Dasar Hukum untuk Tindak Pidana Korupsi
Undang-Undang Nomor 31 Tahun 1999 tentang Pemberantasan Tindak Pidana Korupsi (yang diperbarui dengan UU No. 20 Tahun 2001) sangat jelas dalam mengatur hukuman bagi pelaku korupsi. Berikut pasal-pasal yang relevan:
- Pasal 2 ayat (1): “Setiap orang yang secara melawan hukum memperkaya diri sendiri, orang lain, atau korporasi yang merugikan keuangan atau perekonomian negara dipidana penjara 4-20 tahun dan denda Rp200 juta-Rp1 miliar.”

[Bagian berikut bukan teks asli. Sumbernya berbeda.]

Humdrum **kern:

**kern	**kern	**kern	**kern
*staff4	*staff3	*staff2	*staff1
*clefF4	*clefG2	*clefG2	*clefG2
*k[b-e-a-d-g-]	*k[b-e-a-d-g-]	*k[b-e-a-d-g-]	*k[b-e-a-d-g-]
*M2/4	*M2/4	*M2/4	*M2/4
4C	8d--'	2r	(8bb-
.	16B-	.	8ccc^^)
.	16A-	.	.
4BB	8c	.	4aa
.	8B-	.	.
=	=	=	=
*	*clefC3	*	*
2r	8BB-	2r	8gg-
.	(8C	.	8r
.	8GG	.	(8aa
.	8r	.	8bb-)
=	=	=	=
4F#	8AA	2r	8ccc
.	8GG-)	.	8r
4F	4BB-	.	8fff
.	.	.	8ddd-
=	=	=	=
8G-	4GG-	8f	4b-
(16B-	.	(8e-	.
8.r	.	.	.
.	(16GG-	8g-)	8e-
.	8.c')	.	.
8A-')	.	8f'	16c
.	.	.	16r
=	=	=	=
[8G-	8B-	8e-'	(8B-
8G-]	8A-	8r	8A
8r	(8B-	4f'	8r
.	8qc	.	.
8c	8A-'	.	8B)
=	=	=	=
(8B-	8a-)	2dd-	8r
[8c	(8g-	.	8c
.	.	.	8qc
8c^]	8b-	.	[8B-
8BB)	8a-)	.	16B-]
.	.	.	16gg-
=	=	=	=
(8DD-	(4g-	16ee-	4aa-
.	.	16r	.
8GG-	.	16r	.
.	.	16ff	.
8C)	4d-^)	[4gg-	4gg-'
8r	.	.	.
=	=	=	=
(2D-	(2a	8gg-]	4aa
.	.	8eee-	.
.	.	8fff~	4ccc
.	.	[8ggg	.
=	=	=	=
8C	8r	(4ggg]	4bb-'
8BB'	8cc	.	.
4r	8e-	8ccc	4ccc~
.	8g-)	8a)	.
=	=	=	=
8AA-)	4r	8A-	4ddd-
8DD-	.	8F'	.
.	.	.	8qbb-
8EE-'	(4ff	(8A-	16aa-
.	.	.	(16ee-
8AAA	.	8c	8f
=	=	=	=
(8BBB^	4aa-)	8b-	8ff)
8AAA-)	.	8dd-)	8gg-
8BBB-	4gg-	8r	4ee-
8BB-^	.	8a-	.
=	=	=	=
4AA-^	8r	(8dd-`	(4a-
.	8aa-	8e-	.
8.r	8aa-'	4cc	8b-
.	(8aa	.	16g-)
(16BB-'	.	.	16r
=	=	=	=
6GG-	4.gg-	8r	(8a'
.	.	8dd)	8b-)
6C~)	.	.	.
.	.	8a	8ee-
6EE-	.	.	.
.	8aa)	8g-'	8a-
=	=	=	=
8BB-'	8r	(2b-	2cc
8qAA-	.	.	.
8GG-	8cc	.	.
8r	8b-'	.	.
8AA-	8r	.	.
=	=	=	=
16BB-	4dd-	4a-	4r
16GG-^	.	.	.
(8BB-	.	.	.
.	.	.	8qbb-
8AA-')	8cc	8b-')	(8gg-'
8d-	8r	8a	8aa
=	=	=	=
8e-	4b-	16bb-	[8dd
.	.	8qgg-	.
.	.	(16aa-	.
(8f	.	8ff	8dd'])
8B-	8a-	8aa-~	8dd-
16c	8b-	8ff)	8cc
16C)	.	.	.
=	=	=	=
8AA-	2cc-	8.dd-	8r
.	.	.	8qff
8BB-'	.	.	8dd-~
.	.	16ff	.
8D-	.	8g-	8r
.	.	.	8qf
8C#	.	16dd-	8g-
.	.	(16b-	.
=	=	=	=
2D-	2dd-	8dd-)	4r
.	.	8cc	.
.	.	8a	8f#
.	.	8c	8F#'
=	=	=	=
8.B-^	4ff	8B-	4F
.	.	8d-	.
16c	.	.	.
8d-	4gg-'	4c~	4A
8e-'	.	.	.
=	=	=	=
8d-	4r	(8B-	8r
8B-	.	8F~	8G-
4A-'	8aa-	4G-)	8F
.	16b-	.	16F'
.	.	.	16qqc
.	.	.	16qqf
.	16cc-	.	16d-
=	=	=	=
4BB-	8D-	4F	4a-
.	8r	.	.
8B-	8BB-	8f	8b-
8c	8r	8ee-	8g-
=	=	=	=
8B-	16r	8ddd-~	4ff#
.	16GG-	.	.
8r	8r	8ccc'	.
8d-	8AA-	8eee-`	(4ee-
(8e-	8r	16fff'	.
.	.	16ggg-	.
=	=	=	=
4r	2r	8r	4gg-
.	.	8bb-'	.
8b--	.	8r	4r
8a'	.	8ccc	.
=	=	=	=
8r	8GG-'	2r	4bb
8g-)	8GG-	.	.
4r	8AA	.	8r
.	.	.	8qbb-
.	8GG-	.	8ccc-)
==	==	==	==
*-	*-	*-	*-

- Pasal 3: “Setiap orang yang dengan sengaja memperkaya diri sendiri, orang lain, atau korporasi dengan menyalahgunakan dana desa atau dana negara, dikenakan pidana sebagaimana dalam Pasal 2 ayat (1).”

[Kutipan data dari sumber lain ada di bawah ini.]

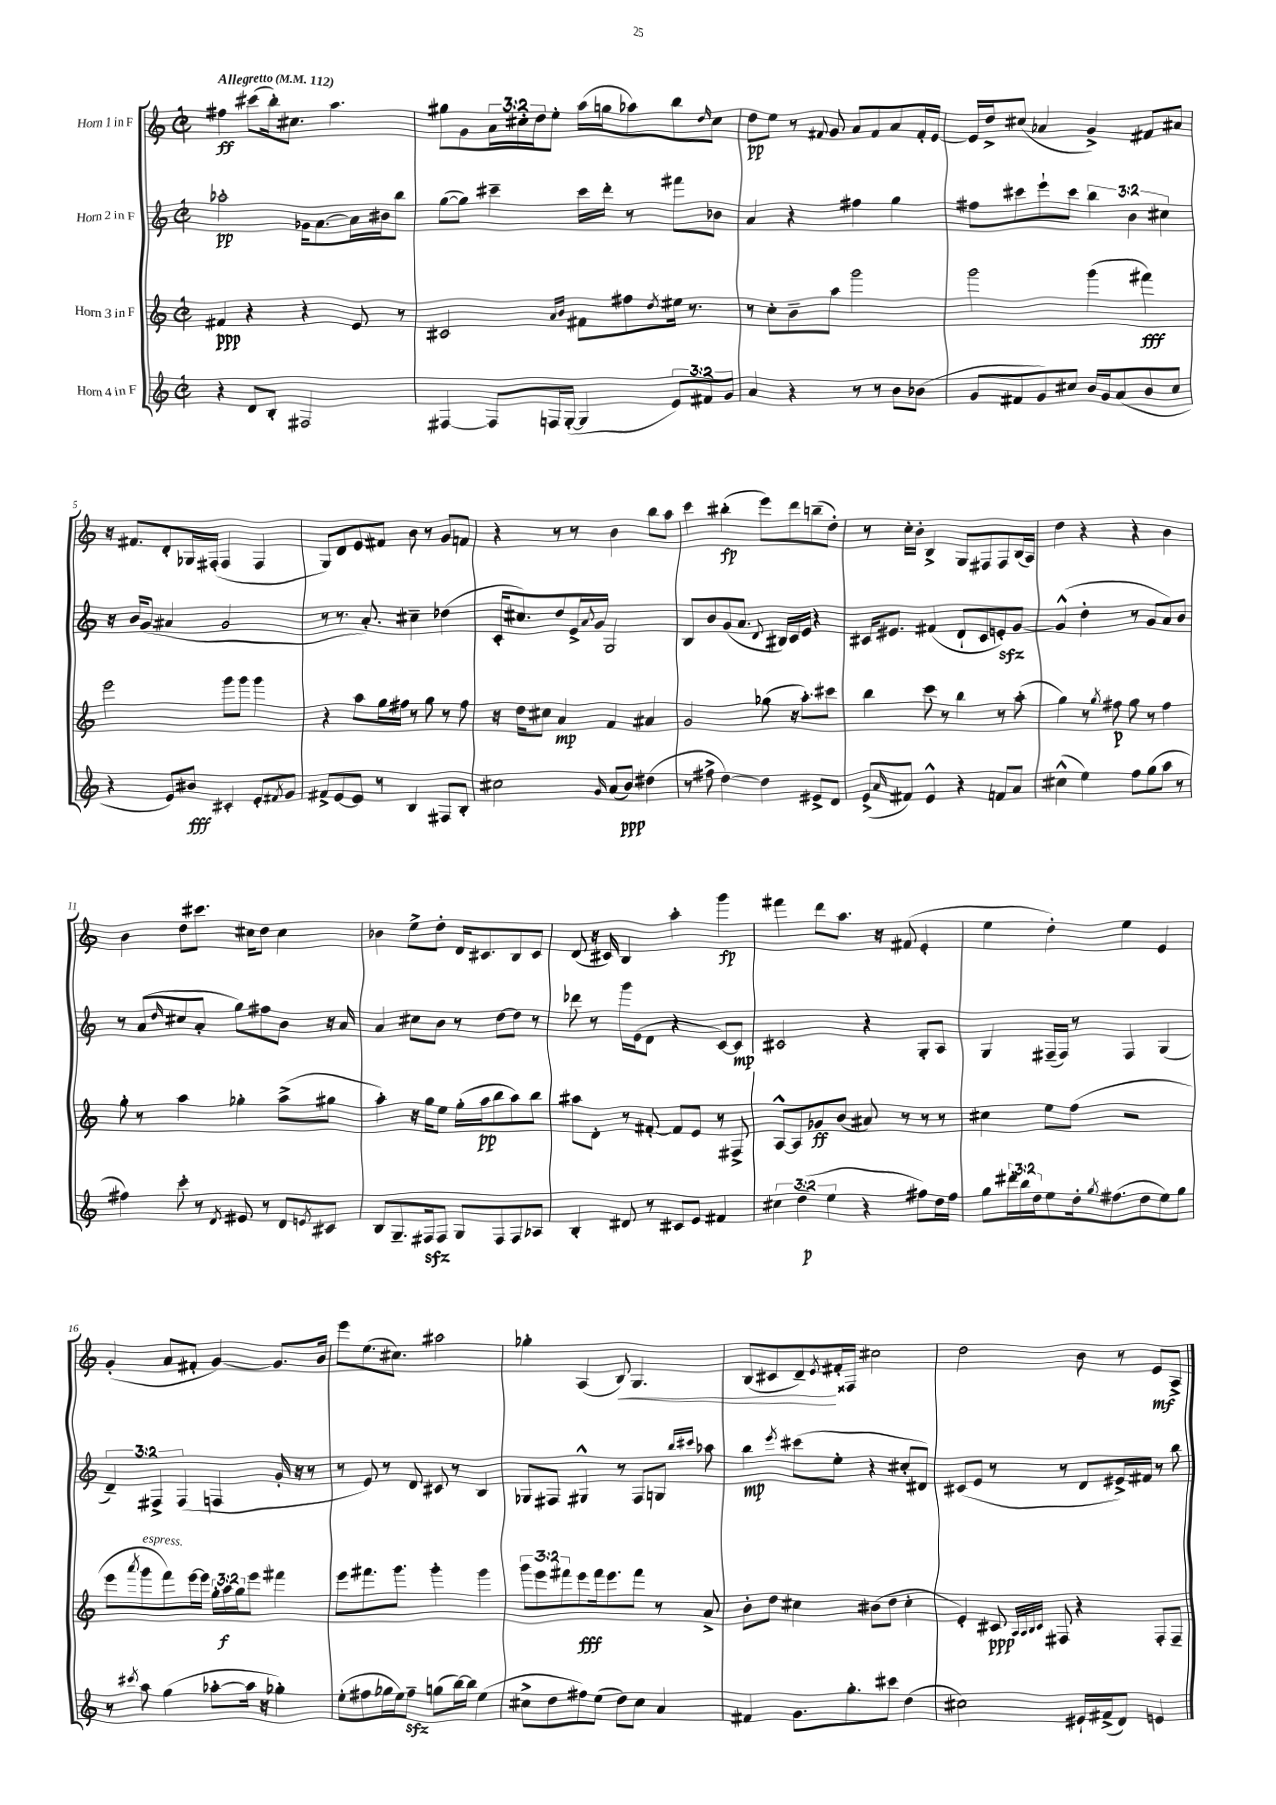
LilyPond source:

<<
\new StaffGroup <<
\new Staff = "s0" \with { instrumentName = "Horn 1 in F" } {
    \clef treble \key c \major \defaultTimeSignature \time 2/2 \override Staff.TupletNumber.text = #tuplet-number::calc-fraction-text \tempo "Allegretto" 4 = 112
    fis''4\ff cis'''8( b''16-.) cis''8. a''4. |
    gis''8 g'8 \tuplet 3/2 { a'16 cis''16-. d''16 } e''8-. a''16( g''16 aes''8) b''8 \grace { d''16 } cis''8 |
    d''8\pp e''8 r8 \appoggiatura { fis'8 } g'8 a'8 fis'8 a'8 fis'16-. e'16~ |
    e'16 d''16-> cis''8( aes'4 g'4->) fis'8 ais'8 |
    r16 fis'8. d'8-. ges16 fis16-.( fis4 fis4 |
    g8) d'8 e'8 fis'8 b'8 r8 g'8 f'8 |
    r4 r8 r8 b'4 b''8 a''8 |
    c'''4 bis''4-.\fp( e'''8) d'''8 b''8--( d''8-.) |
    r8 c''16-. b'16-. b4-> g8 fis8 fis8 b16( a16) |
    d''4 r4 r4 b'4 |
    b'4 d''8 cis'''8. cis''16 d''8 cis''4 |
    bes'4 e''8-> d''8-. d'16 cis'8. b8 cis'8 |
    d'8( r16 cis'16) b4 a''4-. g'''4\fp |
    fis'''4 d'''8 a''8. r16 fis'8( e'4-. |
    e''4 d''4-.) e''4 e'4 |
    g'4-.( a'8 fis'8-. g'4~) g'8. b'16 |
    e'''8 e''8.( cis''8.) ais''2 |
    ges''4-. a4( b8\<) g4. |
    b8( cis'8 d'8--\!) \acciaccatura { e'8 } fis'16-. fisis16 cis''2 |
    d''2 b'8 r8 e'8\mf a8-> \bar "|." |
}
\new Staff = "s1" \with { instrumentName = "Horn 2 in F" } {
    \clef treble \key c \major \defaultTimeSignature \time 2/2 \override Staff.TupletNumber.text = #tuplet-number::calc-fraction-text
    aes''2-.\pp ges'16 a'8.~ a'16 bis'16 b''8 |
    g''8~( g''8) cis'''4-- cis'''16 d'''16-. r8 fis'''8 bes'8 |
    a'4 r4 fis''4 g''4 |
    fis''8 cis'''8 e'''8-! cis'''8 \tuplet 3/2 { b''4 b'4 cis''4 } |
    r16 b'16 g'8( ais'4 g'2 |
    r8 r8. a'8.-.) cis''4-- des''4( |
    c'16-. cis''8.) d''8 e'16-> \appoggiatura { a'8 } g'16 g2 |
    b8 b'8 g'8( a'8. \appoggiatura { d'8 } bis16) c'16 e'16 r4 |
    cis'16 eis'8. fis'4( d'8-! cis'8 e'8-.\sfz) g'8~ |
    g'4-^( d''4-. r8 g'8 a'8) b'8 |
    r8 a'8( \grace { d''16 } cis''8 a'8-. g''8) fis''8 b'8 r16 a'16 |
    a'4 cis''8 b'8 r8 d''8~ d''8 r8 |
    des'''8 r8 g'''16 e'16( d'8 r4 c'8~) c'8\mp |
    cis'2 r4 g8-. a8 |
    g4 fis16--( fis16) r8 fis4 g4( |
    \tuplet 3/2 { d'4--) fis4-> fis4( } f4 g'16-. r16 r8 |
    r8 e'8) r8 d'8 cis'8 r8 b4 |
    ges8 fis8 gis4-^ r8 fis8 g8 \grace { b''16 cis'''16 } aes''8 |
    b''4\mp \acciaccatura { e'''8 } cis'''8( e''8-. r4 cis''8-. dis'8) |
    cis'8( e'8 r8 r8 d'8 eis'16->) fis'16 r8 b''8 \bar "|." |
}
\new Staff = "s2" \with { instrumentName = "Horn 3 in F" } {
    \clef treble \key c \major \defaultTimeSignature \time 2/2 \override Staff.TupletNumber.text = #tuplet-number::calc-fraction-text
    fis'4\ppp r4 r4 e'8 r8 |
    cis'2 \grace { a'16 b'16 } fis'8 fis''8 \acciaccatura { d''8 } eis''16 r8. |
    r8 c''8-. b'8-- a''8 g'''2 |
    g'''2 g'''4( fis'''4\fff) |
    e'''2 g'''8 g'''8 g'''4 |
    r4 a''8 g''16 fis''16 r8 g''8 r8 fis''8 |
    r16 d''16 cis''8 a'4\mp f'4 ais'4 |
    g'2 ges''8( r16 a''8.-.) cis'''8 |
    b''4 c'''8 r8 b''4 r8 a''8-.( |
    g''4) r8 \acciaccatura { g''8 } fis''8\p g''8 r8 fis''4 |
    g''8-. r8 a''4 ges''4-. a''8->( gis''8 |
    a''4-.) r16 g''16 e''8 g''16-.( a''16\pp b''8 a''8) b''8 |
    ais''8 d'8-. r8 fis'8~-. fis'8 e'8 r8 fis8-> |
    a8~-^ a8 ges'8\ff b'8( ais'8) r8 r8 r8 |
    cis''4 e''8 f''8( r2 |
    e'''8 \acciaccatura { a'''8 } g'''8^\markup { \italic "espress." } f'''8) e'''16~ e'''16 \tuplet 3/2 { g''16-. a''16\f g''16 } e'''8 fis'''4 |
    e'''8 fis'''8. g'''8. g'''4-. g'''4 |
    \tuplet 3/2 { g'''8 e'''8 fis'''8 } e'''8\fff fis'''16 e'''8. fis'''8 r8 a'8-> |
    b'8-. d''8 cis''4 bis'8( d''8 cis''4-. |
    e'4-.) cis'8\ppp \grace { a32 a32 b32 cis'32 } fis8 r4 fis8-. fis8-- \bar "|." |
}
\new Staff = "s3" \with { instrumentName = "Horn 4 in F" } {
    \clef treble \key c \major \defaultTimeSignature \time 2/2 \override Staff.TupletNumber.text = #tuplet-number::calc-fraction-text
    r4 d'8 b8-. fis2 |
    fis4~ fis8 f16 g16~-.( g4 \tuplet 3/2 { e'8) fis'8 g'8 } |
    a'4 r4 r8 r8 b'8 bes'8( |
    g'8 fis'8 g'8) cis''8 b'16 g'16 a'8( b'8 cis''8 |
    r4 e'8) bis'8\fff cis'4-. e'8-. \acciaccatura { fis'8 } g'8 |
    fis'8-> e'8~ e'8 r8 b4 fis8 b8-. |
    cis''2 \grace { g'16 } a'8( b'8\ppp) dis''4( |
    r8 fis''8-> d''4~) d''4 eis'8-> d'8 |
    e'8->( \grace { a'16 } fis'8) e'4-^ r4 f'8 a'8 |
    cis''4-^( e''4) f''8 g''8( a''8 r8 |
    fis''4) c'''8-. r8 \acciaccatura { d'8 } eis'8 r8 d'8 \acciaccatura { e'8 } cis'8 |
    b8 g8.-- fis16\sfz fis8 g8 fis8 fis8 aes8 |
    b4-. dis'8 r8 cis'8 e'8 fis'4 |
    \tuplet 3/2 { cis''4 d''4--\p( e''4 } r4 fis''8) d''16 fis''16 |
    g''8 \tuplet 3/2 { dis'''16-. b''16 d''16 } e''8 d''16-. \acciaccatura { g''8 } fis''8.( d''8 e''8) g''8 |
    r8 \acciaccatura { cis'''8 } a''8 g''4( aes''8~-. aes''16 r16 ges''4-.) |
    e''8-.( fis''8 ges''16 e''16) fis''8--\sfz g''8( b''16~) b''16 e''4( |
    cis''8-> d''8 fis''8) e''8( d''8) cis''8 a'4 |
    fis'4 g'8. g''8.-. cis'''8 d''4( |
    cis''2) eis'16-! fis'16->( d'8) e'4 \bar "|." |
}
>>
>>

Praktik kolusi dan nepotisme juga tidak lepas dari jerat hukum. Pasal 11 UU KPK mengatur pelanggaran ini dengan tegas.
Hukum Perdata dan Etika: Dampak yang Tak Bisa Diabaikan
Bagi masyarakat yang merasa dirugikan, ada jalan hukum yang bisa ditempuh. Pasal 1365 KUHPerdata memberikan hak untuk menggugat pihak yang melakukan pelanggaran hukum. Dari sudut pandang etika, tokoh masyarakat dan agama memiliki tanggung jawab moral yang besar. Dalam Islam, prinsip amar ma’ruf nahi munkar jelas mengharuskan pemimpin untuk mencegah penyimpangan, bukan malah membiarkannya.
Risiko Diam: Bukan Solusi, Malah Masalah
Mungkin ada yang berpikir, “Diam saja, nanti juga selesai sendiri.” Tapi tidak sesederhana itu. Pasal 221 KUHP mengatur sanksi bagi siapa pun, terutama pejabat, yang mengetahui tindak pidana tapi memilih bungkam:
- Pasal 221 ayat (1): “Barang siapa mengetahui adanya perbuatan pidana tetapi tidak memberitahukannya, dipidana penjara hingga 4 tahun.”
- Pasal 221 ayat (2): “Jika pelakunya adalah pejabat, pidana dapat diperberat hingga 6 tahun.”
Lapor, Jangan Ragu!
Kalau Anda merasa ada yang tidak beres, jangan takut untuk melapor. Ada beberapa opsi:
- Kepolisian: Mereka berwenang menyelidiki dan menyidik tindak pidana.
- Kejaksaan: Bertugas menuntut pelaku dan membawa kasus ke pengadilan.
- KPK: Fokus menangani kasus korupsi pejabat publik.
- Inspektorat Kabupaten: Melakukan audit atas pengelolaan anggaran desa.
Penutup: Tanggung Jawab Kita Bersama
Masalah kantor desa yang tak kunjung selesai ini bukan sekadar soal bangunan. Ini soal tanggung jawab, moral, dan keberanian untuk melawan penyimpangan. Kepala desa, pengurus RT/RW, tokoh masyarakat, dan tokoh agama harus sadar bahwa sikap diam bukanlah solusi. Sebagai warga, Anda juga punya hak untuk memastikan hak-hak Anda terpenuhi. Jadi, jangan ragu untuk bersuara atau melapor jika ada yang salah. (DS)
Diam itu emas? Tidak dalam kasus ini. Diam bisa jadi dosa, baik di mata hukum maupun moral.